#### THE PROBLEM:
Could you set down exactly the lines that start at the one containing "ring pip: (535, 452)" and end at the final line of the material below?
==========
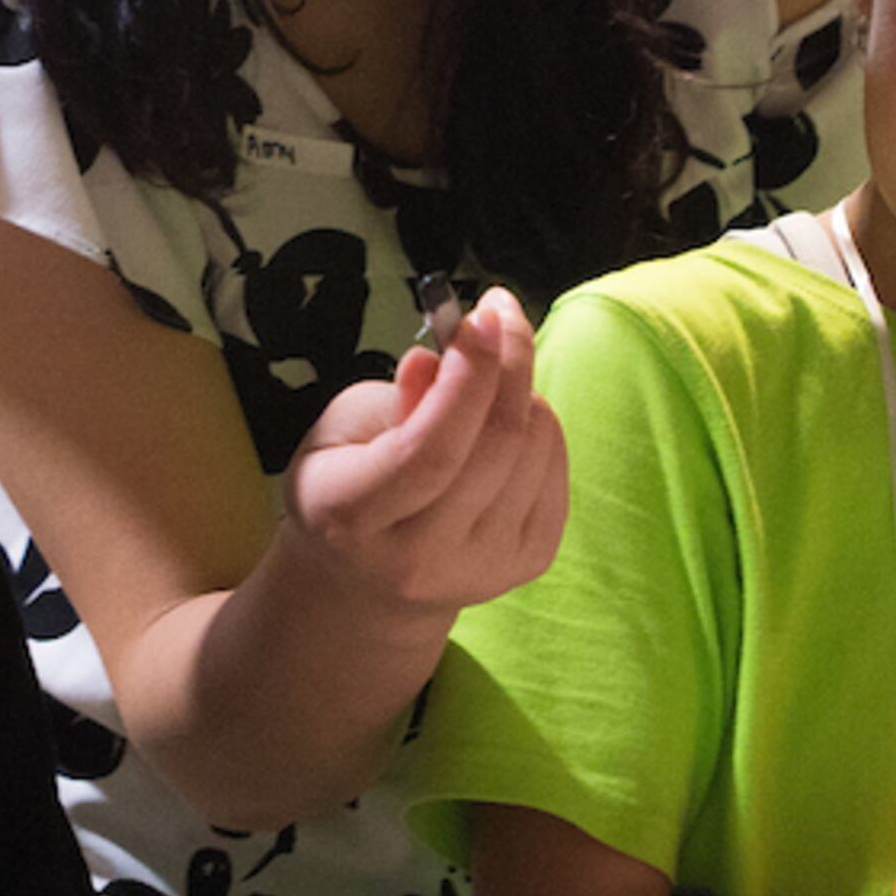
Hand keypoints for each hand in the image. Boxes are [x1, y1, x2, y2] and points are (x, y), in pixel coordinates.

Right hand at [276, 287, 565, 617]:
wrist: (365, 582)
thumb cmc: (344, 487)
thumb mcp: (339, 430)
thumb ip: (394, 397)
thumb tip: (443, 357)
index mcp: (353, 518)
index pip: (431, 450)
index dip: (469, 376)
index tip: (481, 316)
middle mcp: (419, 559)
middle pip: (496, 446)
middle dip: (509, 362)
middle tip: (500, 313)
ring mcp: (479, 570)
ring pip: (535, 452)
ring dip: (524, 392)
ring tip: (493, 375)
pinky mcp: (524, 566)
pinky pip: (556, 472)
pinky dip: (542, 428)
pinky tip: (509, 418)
==========
#### RESULT:
ring pip: (535, 452)
ring dip: (524, 392)
ring tip: (493, 375)
pinky mcp: (524, 566)
pinky pip: (556, 472)
pinky dip: (542, 428)
pinky tip: (509, 418)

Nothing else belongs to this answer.